In lbartnik/chronicler: Binary History for R

library(knitr)

knitr::opts_chunk$set(collapse = TRUE, comment = "#>", prompt = FALSE, echo = TRUE)

Introduction & Goals

In data exploration, the goal is understanding which can be later turned into decisions. In the process of exploring data, numerous artifacts are created: plots, models, derived data sets, tables, printouts. They serve two general purposes: as intermediate steps towards a certain end goal and as a means of communication to external parties. The success of the exploration depends to a certain extent on the ability to filter, organize, preserve and search through those artifacts. The key aspect of artifacts in their lineage[^lineage], that is, the sequence of preceding artifacts (ancestors) which often forms a sequence of transforms leading from the source ("raw") data set to the given artifact.

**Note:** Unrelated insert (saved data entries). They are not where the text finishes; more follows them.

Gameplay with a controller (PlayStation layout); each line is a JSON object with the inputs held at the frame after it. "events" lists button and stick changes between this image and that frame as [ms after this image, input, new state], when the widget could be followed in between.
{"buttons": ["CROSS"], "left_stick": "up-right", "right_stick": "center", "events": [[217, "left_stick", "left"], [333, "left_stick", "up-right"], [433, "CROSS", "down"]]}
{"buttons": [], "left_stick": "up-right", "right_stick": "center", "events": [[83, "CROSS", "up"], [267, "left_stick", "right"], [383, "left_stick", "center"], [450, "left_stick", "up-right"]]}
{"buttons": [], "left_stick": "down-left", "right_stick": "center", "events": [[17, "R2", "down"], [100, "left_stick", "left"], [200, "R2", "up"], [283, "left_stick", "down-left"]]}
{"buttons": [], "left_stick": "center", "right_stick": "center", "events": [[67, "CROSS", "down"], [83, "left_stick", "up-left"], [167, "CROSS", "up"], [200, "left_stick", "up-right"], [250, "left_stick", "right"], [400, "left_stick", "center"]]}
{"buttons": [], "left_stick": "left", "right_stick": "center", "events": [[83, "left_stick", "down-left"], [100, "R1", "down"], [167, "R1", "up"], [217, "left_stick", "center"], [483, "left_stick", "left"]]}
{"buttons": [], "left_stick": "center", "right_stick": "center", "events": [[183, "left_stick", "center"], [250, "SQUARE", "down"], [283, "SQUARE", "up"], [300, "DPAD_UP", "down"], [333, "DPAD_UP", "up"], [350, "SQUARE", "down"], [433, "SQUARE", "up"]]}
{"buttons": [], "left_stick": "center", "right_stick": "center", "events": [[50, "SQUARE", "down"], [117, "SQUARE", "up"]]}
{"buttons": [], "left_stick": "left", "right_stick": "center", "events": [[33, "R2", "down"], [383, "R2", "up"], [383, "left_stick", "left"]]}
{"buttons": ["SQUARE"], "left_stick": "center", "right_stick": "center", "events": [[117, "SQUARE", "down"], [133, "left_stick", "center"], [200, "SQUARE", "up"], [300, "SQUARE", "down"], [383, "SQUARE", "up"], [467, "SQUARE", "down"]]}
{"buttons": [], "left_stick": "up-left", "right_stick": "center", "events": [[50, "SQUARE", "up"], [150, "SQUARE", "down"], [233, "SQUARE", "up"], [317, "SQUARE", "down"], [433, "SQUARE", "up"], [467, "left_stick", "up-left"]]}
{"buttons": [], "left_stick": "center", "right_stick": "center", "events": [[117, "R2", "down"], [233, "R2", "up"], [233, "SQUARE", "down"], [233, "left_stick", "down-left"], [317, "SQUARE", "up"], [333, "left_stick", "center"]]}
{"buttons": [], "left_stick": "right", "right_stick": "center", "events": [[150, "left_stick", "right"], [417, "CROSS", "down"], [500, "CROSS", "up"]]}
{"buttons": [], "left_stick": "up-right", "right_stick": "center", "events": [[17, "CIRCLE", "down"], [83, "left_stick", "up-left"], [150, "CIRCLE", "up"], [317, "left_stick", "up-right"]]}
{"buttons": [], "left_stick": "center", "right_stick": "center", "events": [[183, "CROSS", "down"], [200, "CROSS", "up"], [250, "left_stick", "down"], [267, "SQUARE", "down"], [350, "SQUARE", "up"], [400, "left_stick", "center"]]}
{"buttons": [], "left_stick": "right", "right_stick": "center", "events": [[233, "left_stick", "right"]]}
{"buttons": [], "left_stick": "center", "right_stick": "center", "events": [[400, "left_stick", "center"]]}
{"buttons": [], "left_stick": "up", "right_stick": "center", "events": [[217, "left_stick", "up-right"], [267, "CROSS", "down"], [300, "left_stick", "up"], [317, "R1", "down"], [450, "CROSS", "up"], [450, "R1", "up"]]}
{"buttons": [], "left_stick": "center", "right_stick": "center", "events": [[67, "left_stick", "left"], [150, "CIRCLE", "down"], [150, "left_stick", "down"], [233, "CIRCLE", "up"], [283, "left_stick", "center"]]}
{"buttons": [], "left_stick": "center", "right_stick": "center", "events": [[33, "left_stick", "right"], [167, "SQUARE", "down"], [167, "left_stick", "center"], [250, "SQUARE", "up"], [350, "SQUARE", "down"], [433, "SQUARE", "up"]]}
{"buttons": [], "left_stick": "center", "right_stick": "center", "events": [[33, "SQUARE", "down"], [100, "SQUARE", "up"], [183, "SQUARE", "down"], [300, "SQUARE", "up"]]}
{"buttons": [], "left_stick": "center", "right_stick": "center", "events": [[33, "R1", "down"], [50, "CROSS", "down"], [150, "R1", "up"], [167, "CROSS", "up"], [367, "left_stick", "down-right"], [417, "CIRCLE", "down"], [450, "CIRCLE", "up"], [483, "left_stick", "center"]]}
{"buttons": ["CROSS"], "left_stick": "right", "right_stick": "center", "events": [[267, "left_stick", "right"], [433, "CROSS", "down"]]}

The ability to track the complete path of origin of an artifact and thus prove its correctness is is at the center of reproducible research.

Artifacts need to be catalogued which imposes certain overhead and, if not done systematically, might leave gaps in the lineage and in some cases prevent reproducibility. In other cases it might slows down the research or add extra work of recreating the missing steps.

Short-term goal is to improve the recall[^recall], that is, the ability to understand the significance of a research artifact. Each artifact produced in an R session is persisted in the filesystem along with pointers to all its immediate parent artifacts. The full tree of origin of each artifact can be produced upon request to support the recall.

In Plot 1, artifacts are created in the Exploration loop and include data sets, code, plots, models, printouts, etc. Information about parents describes the lineage (also called provenance[^provenance]) of each artifact. The need for recall may arise in either step of the Exploration loop as well as in the Communicate. Whenever there is a gap in the documentation of the analysis, such artifact repository will be particularly handy.

*Plot 1*: Exploratory data science, original diagram in "R for Data
Science" by H. Wickham.

Long-term goals are to provide infrastructure and tools to automate collecting, describing and organizing artifacts. An important aspect of that work will be extending the current text-only user interface with a graphical artifact browser.

[^recall]: Jim Hester: "The ability of yourself or other to understand what your code is doing."

[^dsloop]: Hadley Wickham, "R for Data Science"

[^lineage]: lineal descent from an ancestor; ancestry or pedigree.

[^provenance]: origin, source; the history of ownership of a valued object or work of art or literature; Merriam-Webster

Current Implementation

The current implementation spans four R packages:

repository contains the bulk of "business logic"
ui implements the user-facing facilities
storage is a simple, filesystem storage layer for R objects
defer provides API to identify objects referenced in R expressions

The goal of the current implementation of the repository of artifacts is to automate the process of collecting artifacts together wth their lineage. The life of a repository of artifacts spans multiple R sessions and the repository itself is stored in the filesystem. All artifacts can be read and retrieved from the repository, inspected, their origin (lineage) can be explained. The ui package implements a search interface (the artifacts object with Tab-completion-based query builder) and a number of pretty-printing methods.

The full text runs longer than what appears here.